Grant maintained

No matter what his team does on the field, Avram Grant is always able to rely on his home support in Israel, writes Shaul Adar

“We will put you on hold, Shaul, you’ll be on-air in a minute,” said the producer at Radio Tel Aviv, where I was about to do a radio interview. In the background I could hear Rom Kofman, an Israeli sports shock jock booming over the airwaves. “I’m telling you, those English are stinking farts, pompous morons, lifeless stiffs. Anybody with over nine years of education is a minister. They can’t take Avram’s sense of humour and that’s why the tabloids hunt him.”

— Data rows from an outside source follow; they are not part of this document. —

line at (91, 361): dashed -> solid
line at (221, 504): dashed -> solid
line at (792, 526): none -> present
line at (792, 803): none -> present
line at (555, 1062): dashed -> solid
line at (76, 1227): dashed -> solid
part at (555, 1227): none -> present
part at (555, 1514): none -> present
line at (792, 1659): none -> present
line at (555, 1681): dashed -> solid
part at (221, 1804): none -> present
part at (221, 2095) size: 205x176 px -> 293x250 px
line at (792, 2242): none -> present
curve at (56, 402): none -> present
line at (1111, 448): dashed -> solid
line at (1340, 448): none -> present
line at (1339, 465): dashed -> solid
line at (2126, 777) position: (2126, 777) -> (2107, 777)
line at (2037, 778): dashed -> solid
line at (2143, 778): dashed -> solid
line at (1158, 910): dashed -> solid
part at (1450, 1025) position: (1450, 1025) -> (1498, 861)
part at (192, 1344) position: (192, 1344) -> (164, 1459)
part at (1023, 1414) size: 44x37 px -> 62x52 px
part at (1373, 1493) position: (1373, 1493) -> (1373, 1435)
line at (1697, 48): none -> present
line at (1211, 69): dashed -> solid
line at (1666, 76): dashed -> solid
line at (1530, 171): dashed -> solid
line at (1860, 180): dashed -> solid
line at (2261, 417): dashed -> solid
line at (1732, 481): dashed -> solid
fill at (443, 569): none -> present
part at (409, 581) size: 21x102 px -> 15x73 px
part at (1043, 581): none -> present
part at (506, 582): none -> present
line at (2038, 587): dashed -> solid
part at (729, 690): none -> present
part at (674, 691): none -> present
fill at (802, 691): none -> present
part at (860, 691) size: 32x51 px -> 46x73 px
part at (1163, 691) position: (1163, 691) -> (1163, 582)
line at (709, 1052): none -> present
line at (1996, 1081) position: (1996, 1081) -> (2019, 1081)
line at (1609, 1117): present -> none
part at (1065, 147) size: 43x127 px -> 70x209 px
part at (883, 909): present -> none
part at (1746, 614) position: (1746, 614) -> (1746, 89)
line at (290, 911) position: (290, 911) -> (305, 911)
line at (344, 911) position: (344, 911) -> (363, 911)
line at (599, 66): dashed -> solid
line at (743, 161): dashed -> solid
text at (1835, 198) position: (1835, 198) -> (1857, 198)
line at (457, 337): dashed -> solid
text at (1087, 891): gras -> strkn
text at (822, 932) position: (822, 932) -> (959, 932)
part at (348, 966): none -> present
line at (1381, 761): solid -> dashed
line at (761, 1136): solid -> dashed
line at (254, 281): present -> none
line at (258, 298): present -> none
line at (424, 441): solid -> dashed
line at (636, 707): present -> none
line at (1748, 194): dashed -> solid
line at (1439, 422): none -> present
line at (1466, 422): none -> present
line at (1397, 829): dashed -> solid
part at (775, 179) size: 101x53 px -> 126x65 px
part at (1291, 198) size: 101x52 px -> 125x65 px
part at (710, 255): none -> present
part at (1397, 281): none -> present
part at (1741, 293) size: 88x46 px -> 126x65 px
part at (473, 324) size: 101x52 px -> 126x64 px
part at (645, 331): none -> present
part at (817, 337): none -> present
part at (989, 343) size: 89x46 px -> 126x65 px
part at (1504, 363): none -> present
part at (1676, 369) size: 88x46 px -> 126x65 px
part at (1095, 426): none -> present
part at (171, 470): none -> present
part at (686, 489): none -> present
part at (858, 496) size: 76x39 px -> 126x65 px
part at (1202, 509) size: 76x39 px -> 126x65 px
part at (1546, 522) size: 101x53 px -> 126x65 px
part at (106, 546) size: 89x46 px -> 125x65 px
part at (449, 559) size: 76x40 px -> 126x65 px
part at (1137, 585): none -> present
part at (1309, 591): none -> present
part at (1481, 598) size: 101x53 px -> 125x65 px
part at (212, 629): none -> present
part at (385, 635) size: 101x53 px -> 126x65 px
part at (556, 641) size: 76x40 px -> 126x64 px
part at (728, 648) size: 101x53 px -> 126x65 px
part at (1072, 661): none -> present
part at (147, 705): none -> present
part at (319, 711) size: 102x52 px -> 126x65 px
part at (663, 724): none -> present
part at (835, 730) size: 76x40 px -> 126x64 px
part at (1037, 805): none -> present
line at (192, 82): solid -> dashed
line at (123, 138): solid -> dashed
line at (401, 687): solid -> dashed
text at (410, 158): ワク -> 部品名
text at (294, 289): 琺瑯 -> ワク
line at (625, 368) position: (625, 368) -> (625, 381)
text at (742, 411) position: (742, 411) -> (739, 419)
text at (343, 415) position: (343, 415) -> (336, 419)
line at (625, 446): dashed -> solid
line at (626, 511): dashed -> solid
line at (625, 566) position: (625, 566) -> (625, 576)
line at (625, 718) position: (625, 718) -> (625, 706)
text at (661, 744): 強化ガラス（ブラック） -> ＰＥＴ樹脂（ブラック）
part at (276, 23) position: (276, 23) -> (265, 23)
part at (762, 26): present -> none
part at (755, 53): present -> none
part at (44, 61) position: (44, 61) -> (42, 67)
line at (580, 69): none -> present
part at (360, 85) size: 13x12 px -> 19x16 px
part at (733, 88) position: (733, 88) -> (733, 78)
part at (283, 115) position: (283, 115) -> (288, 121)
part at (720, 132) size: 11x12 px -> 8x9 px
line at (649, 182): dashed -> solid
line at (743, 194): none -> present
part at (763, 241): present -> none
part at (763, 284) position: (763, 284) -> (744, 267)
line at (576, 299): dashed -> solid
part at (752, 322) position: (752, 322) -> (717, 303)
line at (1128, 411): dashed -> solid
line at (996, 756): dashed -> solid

“On the phone,” said Miri Nevo, the co-host, “is Shaul Adar, an Israeli journalist living in London who will help us to crack the English code and explain to us why they hate our Avram.” I was an unusual choice to defend the Chelsea manager. In the past few months articles I have written criticising him have made me a prime target for the Grant worshippers. In comments on newspaper websites, I have been accused of jealousy, anti-Semitism, hatred of Israel, of being an unhappy child and a sad adult. There have also been repeats of a claim made in private by Grant’s confidants that I am behind the British media hate campaign against him. Well, thanks for the compliment.

Grant’s success seems to have triggered an outburst of chauvinism in Israel. Even writers who just report on the criticism of him in the British press are accused of treason. When Martin Samuel of the Times called Grant a “football genius” in his match report on Chelsea’s win over Arsenal in early April, he would have no idea that it would be cited in Israel as proof of Grant’s superiority over his peers in England. Irony does not translate well to Hebrew.

Whether Chelsea have had a fine victory or a dismal failure, both can be used to show how Grant is doing great work against all odds. The quoting from UK media reports tends to be very selective, though. When Chelsea won at Craven Cottage, the English papers reported that the Blues’ assistant coach, Steve Clarke, was the one who was telling off the Chelsea players at half-time, contrary to Grant’s claims that he was in charge of the shouting. The Israeli media were reluctant to pick up on that story.

The general feeling among Israeli fans and in the media there is that anti-Semitism is the root cause. Grant himself has explained without batting an eyelid to the adoring reporters on his recent visit to Tel Aviv that the English media “doesn’t always like foreigners”. When he was asked if this was anti-Semitism, he said that it shouldn’t be ruled out.

Grant’s status as one of the most famous Israelis overseas has been a source of conflict in itself. Some didn’t like his references to the Holocaust, the Yom Kippur War and 9/11 in his first big interview with the British press, at the Park Lane Casino in late March. Israeli supporters of other English clubs are unhappy with the blanket coverage of Chelsea and there has been dismay that some of their countrymen have switched allegiances from traditionally more popular clubs such as Man Utd, Liverpool and Arsenal. Some Israelis even managed to find Grant “not Zionist enough” after his publicised falling-out with Tal Ben-Haim. Demands that a Jew should always support another Jew abroad have been aimed in my direction, too.

It’s fair to say that around 75 per cent of Israelis interested in football want Grant to do well, but that doesn’t stop the flow of articles blaming his fellow countrymen for not supporting him enough or for wanting other teams to beat Chelsea. Rom Kofman the shock jock couldn’t understand how the tabloid reporters could criticise Grant when it’s Roman Abramovich who pays his salary rather than them. I don’t think he understood my point about freedom of speech.

Grant is an unlikely figurehead for nationalism in Israel, where anti-European feelings have escalated since the Intifada and more recently the military debacle in Lebanon in 2006. Colleagues in Tel Aviv report that there is admiration for Grant, but little affection. Most Israelis, though, will agree that he is at least a very canny politician.